■ Instructions to follow ■
From the article about the ice creamery and the Yamba cafe, write out the passage that begins at the words "2) Leche Cafe, Yamba" and stops after the words "owner Zac Roberts.", copied word for word.

LINK: I Scream ranked in top-10 ice creameries according to TripAdvisor

Mr Smith said the biggest investment they'd made in the business was their time, something that bordered on a necessary obsession.

"Especially in the quiet times we tend to man it a lot," he said.

"But eventually you keep plugging away and keep promoting that it clicked, and it keeps clicking.

"The mobiles have been good, it's taking the ice-cream to the people ... not begging them to come into the shop."

And despite the perception that winter might be slow, Mr Smith said the July carnival was a busy time for ice cream selling and the Jacaranda Festival was their busiest time of the year, with locals and tourists alike coming out and spending money.

And the final secret to success according to Mr Smith?

"Staying open. We're open 64 hours a week, and it's a matter of being open when customers want to be open. This isn't a 9-5 business," he said.

2) Leche Cafe, Yamba - Getting Bigger and Better Every year

 

Owner of Leche Cafe in Yamba Zac Roberts.
Owner of Leche Cafe in Yamba Zac Roberts. Adam Hourigan

THERE'S jazz trumpet in the background, music posters on the wall, and the smell wafting from the kitchen is anything but your greasy breakfast.

It could be Melbourne, with its hip cafe scene, but instead Leche cafe sits back on Coldstream St in Yamba, its relaxed decor opening up to a backyard that inspired owner Zac Roberts.

"When we found this place, I saw it had the backyard, and I'm right into music and I thought 'this is cool, we could put art on the walls and have the music outside the cafe'."

■ Stored data ■
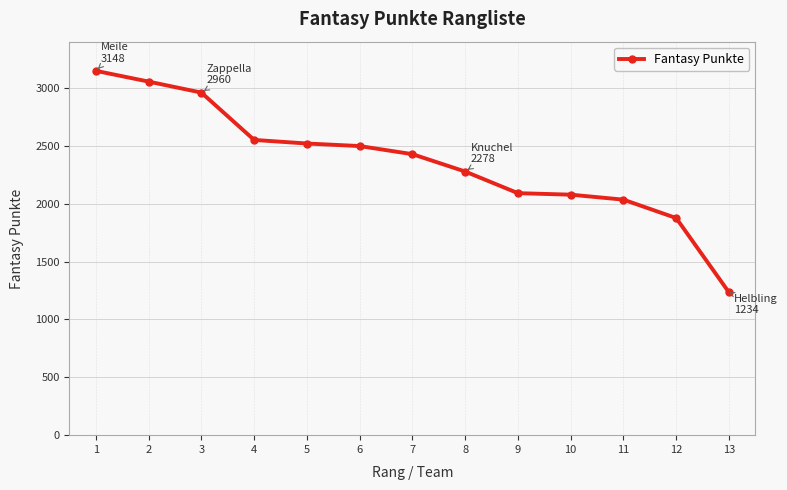

Where is the data nearest to the value 2191?

8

■ Answer area ■
2) Leche Cafe, Yamba - Getting Bigger and Better Every year

 

Owner of Leche Cafe in Yamba Zac Roberts.
Owner of Leche Cafe in Yamba Zac Roberts. Adam Hourigan

THERE'S jazz trumpet in the background, music posters on the wall, and the smell wafting from the kitchen is anything but your greasy breakfast.

It could be Melbourne, with its hip cafe scene, but instead Leche cafe sits back on Coldstream St in Yamba, its relaxed decor opening up to a backyard that inspired owner Zac Roberts.